15日、国軍側、ASEAN特使エルワン第2外相(ブルネイ)が求めた今月11日から14日までのミャンマー訪問を拒否したと発表

15日、ASEAN、ミャンマー情勢を巡り、15日にオンライン形式で緊急外相会議開催

10月16日

16日、国軍、チン州Matupi郡区でインターネットを遮断して攻撃、非武装の民間人を殺害し、宗教建築物も破壊している。午後、Matupi郡区で、国軍が発射した砲弾の爆発によって小屋にいた6歳の少女が死亡。また、農場にでかけた地元民が、国軍によって設置された地雷を踏んで亡くなった

16日、ザガイン地方域Ayadaw郡区の2名の警官、CDMに加わる

16日、2015年のテインセイン大統領政権下での全国停戦協定(NCA)署名から6周年。NCA署名者の1人として、カレン民族同盟 (KNU) は、軍事政権が政治への参加をやめ、活発な軍事作戦に終止符を打ち、拘束された指導者を釈放することを求める声明を発表。

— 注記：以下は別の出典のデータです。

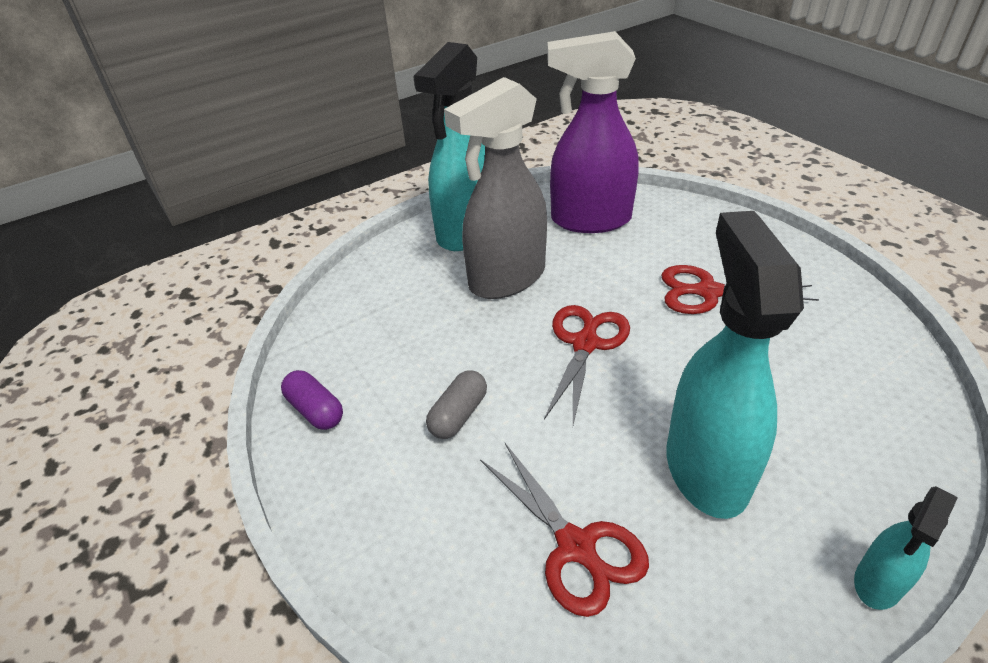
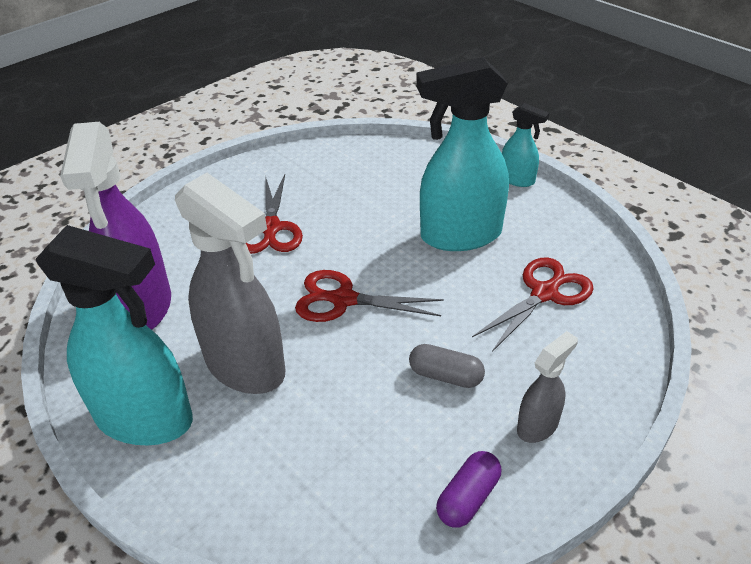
camera: 100 degrees left, 0 degrees up
none -> grey spray bottle [517,331,578,443]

16日、ASEAN議長国ブルネイ、15日に開催したオンライン形式緊急外相会議の決定に関する声明を発表、「10月26-28日に開催する首脳会議の出席者からミャンマー国軍のトップ、ミンアウンフライン総司令官を除外することで合意した。ASEANは、ミャンマー国民からの絶え間ない圧力により効果的な進展がない限り、ミンアウンフラインを招待しないことを決定した。ミャンマー代表として代わりに非政治的な代表を招待する可能性がある」。

16日、ミャンマーの有名な歌手キャーポッウ、ドゥードゥルアート (doodle art) で描いた「ウクレレ」をオンライン・オークションに出品。落札価格は27,500USドル (6,000万チャット) に達し、「世界でいちばん高いウクレレ」 になった。キャーポッウは全額を「春の革命」支援のために寄付する。

10月17日

17日午前6時頃、シャン州北部Mong Ko郡区にある国軍側戦略的軍事基地とHpawng Seng村の周辺で、Kokang-MNDAAと国軍との激しい武力衝突が発生。 両陣営は重火器と軽火器を使用している。

17日、モン州選出の国会議員14人 (NLDの3人、MUP(Mon Unity Party)の11人) が、NUG / CRPHを拒否する誓約書に署名。2020年11月総選挙でモン州から選出された合計45人の議員(NLDの34人、MUPの11人)の多くは軍事評議会と協力している。

第37週末

国軍の弾圧による犠牲者は1016日まで1,178

1016日の時点で、合計7,355 人が拘留されている。355人は直接刑を宣告され、そのうち26人は死刑を宣告された(2人の子供を含む)。1,989人は逮捕状を発付されている。118人が欠席判決を受け、そのうち39人が欠席裁判で死刑判決を受けた。合計65人が死刑を宣告されました。